Os avanços econômicos que o Brasil vive hoje não são “um ciclo fugaz de crescimento”, mas uma nova era, com fôlego para durar muito tempo, afirmou o presidente Lula durante cerimônia promovida nesta segunda-feira (23/8) em São Paulo pela Associação Brasileira da Infraestrutura e Indústrias de Base (ABDIB) em que foi homenageado com o prêmio Personalidade Infraestrutura 2009. Em seu discurso, Lula destacou o foco dado pelo seu governo ao desenvolvimento sustentável, ao dinamismo econômico e à execução de políticas públicas eficazes.

Estamos dotados da convicção política indispensável para fazer dos avanços econômicos atuais não um ciclo fugaz de crescimento, mas sim uma nova era. Uma era com substância e fôlego para ser a mais longa, a mais consistente e a mais generosa da nossa história.

Participaram do evento representantes do governo e empresários de todo o País, que discutiram os principais programas e ações do governo federal destinados ao desenvolvimento da infraestrutura, além dos desafios existentes para a expansão dos investimentos.

Ouça a íntegra do discurso do presidente:

Lula observou que os ganhos de produtividade e a expansão da infraestrutura impulsionam de forma inédita o crescimento com inflação controlada no País. Ressaltou também que os efeitos multiplicadores do PAC geraram resultados em amplos setores, como nas vendas de máquinas para a construção pesada, que fecharam o primeiro semestre deste ano com uma alta de 16% em relação a 2009. Para ele, a lógica inscrita nos projetos de regulamentação do Pré-sal encerra o maior impulso à pesquisa, à inovação e à competitividade industrial já registrado em toda a história econômica brasileira.

Uma base industrial como a nossa não pode desperdiçar o gigantesco impulso de compras públicas embutido nesse processo. Exatamente por isso, emitimos no mês passado a Medida Provisória 495, que permite ao governo federal, preferencialmente, direcionar compras de produtos e serviços à indústria nacional. O nome disso é coerência estratégica.

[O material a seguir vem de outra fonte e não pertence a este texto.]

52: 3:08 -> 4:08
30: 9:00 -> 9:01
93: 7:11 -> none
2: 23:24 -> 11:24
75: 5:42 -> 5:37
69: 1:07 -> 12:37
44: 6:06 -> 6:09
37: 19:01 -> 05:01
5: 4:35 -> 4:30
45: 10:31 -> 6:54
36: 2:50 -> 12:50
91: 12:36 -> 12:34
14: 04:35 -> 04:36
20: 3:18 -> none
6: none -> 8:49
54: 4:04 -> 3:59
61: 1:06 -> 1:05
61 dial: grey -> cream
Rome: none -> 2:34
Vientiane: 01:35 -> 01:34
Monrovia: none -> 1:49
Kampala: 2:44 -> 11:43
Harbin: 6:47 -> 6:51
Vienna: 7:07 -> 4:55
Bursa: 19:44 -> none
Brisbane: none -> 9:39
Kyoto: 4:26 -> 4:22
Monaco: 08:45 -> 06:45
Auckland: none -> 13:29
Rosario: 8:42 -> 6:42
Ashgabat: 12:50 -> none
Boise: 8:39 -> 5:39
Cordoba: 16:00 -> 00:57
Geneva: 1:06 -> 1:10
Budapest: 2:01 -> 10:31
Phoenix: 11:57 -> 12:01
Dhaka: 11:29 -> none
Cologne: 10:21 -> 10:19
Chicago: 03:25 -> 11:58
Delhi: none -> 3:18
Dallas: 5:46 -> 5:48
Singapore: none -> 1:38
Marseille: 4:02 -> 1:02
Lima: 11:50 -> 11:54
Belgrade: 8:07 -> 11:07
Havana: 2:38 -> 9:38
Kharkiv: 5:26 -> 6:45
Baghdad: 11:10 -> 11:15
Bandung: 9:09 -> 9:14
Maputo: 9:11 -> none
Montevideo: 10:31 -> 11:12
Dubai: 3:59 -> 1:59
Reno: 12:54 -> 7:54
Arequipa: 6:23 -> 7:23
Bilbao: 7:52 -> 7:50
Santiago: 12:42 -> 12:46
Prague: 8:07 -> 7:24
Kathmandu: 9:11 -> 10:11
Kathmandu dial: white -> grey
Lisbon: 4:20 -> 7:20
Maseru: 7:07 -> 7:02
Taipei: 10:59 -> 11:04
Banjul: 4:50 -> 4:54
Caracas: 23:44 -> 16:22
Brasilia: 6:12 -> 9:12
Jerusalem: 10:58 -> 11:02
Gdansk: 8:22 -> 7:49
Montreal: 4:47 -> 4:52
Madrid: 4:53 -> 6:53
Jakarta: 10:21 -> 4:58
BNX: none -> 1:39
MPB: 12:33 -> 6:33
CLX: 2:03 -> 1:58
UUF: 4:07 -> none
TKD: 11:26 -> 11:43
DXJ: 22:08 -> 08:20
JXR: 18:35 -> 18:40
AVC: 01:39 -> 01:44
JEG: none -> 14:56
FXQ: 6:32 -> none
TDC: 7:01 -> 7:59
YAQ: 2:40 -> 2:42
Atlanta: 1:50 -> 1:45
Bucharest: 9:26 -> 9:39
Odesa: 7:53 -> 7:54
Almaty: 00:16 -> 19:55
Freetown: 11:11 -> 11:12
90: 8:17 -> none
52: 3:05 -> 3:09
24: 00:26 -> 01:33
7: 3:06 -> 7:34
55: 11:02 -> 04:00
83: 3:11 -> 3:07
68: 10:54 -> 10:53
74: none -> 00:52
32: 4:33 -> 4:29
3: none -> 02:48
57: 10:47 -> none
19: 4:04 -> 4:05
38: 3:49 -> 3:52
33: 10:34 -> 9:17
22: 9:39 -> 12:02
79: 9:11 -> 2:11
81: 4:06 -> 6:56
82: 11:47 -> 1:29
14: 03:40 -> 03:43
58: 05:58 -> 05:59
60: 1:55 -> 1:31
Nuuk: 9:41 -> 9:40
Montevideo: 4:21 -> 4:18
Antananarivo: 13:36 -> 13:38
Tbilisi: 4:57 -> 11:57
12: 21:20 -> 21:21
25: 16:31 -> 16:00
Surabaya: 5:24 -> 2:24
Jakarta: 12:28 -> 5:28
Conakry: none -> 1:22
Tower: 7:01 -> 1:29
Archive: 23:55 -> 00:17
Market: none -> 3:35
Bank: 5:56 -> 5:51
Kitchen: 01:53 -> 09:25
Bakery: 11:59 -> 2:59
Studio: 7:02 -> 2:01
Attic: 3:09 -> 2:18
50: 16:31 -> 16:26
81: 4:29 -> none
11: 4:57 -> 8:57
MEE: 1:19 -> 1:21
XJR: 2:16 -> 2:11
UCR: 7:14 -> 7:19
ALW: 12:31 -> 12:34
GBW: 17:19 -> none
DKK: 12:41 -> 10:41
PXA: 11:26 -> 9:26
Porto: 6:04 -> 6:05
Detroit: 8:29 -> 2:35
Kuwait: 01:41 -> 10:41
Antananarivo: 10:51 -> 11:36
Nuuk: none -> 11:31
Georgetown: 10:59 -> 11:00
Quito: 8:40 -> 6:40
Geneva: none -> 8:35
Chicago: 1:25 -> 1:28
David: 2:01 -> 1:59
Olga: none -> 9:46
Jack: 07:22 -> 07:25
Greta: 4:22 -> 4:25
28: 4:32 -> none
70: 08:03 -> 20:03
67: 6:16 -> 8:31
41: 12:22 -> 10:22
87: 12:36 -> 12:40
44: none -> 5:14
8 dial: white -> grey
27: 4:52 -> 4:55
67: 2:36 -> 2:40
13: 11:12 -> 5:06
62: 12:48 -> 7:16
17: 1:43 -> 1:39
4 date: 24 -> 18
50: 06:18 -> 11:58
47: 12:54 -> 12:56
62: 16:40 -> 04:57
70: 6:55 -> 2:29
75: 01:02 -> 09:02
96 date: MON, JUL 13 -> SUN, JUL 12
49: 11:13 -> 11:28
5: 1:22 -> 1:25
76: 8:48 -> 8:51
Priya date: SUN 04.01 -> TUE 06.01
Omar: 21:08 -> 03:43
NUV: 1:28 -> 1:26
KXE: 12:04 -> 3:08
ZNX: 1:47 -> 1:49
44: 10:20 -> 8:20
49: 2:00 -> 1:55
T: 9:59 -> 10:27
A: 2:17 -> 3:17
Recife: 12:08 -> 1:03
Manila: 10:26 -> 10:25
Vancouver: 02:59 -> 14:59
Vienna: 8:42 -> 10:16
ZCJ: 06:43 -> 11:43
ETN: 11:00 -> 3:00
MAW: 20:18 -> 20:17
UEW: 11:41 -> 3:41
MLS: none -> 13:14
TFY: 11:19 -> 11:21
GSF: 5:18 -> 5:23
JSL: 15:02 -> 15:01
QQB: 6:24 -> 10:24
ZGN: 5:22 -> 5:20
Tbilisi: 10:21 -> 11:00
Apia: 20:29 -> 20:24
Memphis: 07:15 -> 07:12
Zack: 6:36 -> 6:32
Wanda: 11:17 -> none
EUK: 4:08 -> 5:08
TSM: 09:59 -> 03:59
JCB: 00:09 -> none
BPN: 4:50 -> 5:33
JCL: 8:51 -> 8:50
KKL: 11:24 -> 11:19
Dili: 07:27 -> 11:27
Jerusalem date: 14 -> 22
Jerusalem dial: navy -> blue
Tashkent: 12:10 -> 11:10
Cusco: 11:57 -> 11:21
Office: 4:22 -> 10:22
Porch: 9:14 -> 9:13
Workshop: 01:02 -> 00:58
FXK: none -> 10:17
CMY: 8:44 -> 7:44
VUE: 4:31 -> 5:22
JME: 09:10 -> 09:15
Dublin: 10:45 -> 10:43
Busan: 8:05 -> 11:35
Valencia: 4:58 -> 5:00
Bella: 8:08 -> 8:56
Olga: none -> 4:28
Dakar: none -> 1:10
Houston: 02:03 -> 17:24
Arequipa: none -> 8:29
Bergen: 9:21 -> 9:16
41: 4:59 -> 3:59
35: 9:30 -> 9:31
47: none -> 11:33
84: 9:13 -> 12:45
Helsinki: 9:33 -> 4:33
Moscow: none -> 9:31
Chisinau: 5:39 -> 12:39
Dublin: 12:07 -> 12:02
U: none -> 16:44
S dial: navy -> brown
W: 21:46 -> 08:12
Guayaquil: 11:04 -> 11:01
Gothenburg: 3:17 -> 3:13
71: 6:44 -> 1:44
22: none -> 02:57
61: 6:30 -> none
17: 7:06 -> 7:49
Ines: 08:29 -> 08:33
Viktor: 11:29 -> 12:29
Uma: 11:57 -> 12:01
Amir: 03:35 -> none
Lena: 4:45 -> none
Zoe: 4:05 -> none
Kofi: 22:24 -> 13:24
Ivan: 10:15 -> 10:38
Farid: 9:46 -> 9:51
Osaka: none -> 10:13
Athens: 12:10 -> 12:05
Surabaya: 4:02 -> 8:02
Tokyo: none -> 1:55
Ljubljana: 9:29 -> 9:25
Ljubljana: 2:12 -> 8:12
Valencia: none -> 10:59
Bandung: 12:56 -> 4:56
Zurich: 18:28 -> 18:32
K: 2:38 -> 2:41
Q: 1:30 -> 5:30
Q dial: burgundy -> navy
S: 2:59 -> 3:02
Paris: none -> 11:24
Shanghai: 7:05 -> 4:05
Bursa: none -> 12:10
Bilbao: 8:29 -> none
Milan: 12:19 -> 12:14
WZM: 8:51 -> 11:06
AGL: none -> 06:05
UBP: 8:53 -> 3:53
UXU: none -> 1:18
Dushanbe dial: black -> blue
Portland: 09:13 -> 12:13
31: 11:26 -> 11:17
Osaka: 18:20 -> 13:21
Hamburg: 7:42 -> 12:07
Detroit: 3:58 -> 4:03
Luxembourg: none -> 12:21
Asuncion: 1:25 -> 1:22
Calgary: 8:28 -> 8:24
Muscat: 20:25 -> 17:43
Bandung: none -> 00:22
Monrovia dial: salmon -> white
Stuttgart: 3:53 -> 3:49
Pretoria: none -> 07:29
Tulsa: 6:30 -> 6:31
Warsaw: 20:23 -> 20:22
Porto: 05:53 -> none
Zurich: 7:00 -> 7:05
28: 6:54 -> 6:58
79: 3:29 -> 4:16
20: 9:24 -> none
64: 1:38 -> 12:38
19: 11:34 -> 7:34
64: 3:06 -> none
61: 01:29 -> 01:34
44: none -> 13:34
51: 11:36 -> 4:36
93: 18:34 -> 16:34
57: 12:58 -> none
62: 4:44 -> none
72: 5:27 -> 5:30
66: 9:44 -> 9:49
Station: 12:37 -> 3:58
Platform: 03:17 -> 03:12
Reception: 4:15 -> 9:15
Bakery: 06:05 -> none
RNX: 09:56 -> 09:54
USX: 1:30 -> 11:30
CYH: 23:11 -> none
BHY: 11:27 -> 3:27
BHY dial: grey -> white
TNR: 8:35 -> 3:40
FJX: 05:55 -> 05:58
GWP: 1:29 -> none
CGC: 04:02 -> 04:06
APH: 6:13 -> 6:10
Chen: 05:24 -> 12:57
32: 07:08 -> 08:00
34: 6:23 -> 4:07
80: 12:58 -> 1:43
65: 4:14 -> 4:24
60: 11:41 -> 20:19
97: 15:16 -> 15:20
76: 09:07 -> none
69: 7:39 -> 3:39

O presidente lembrou que depois de mais de duas décadas de estagnação, o Brasil se encontra em meio a um singular capítulo de seu desenvolvimento, com estabilidade de preços, autossuficiência energética em petróleo e energia limpa; fartura de terras e liderança agrícola mundial; mobilidade social; rede de proteção social incorporada à agenda principal do Estado; luta contra a desigualdade e a fome; e grande geração de empregos. A consolidação da democracia e a plena liberdade de expressão existente no País, bem como a solidez institucional e a transparência do governo também foram destacados pelo presidente Lula como exemplos do bom momento que o Brasil vive.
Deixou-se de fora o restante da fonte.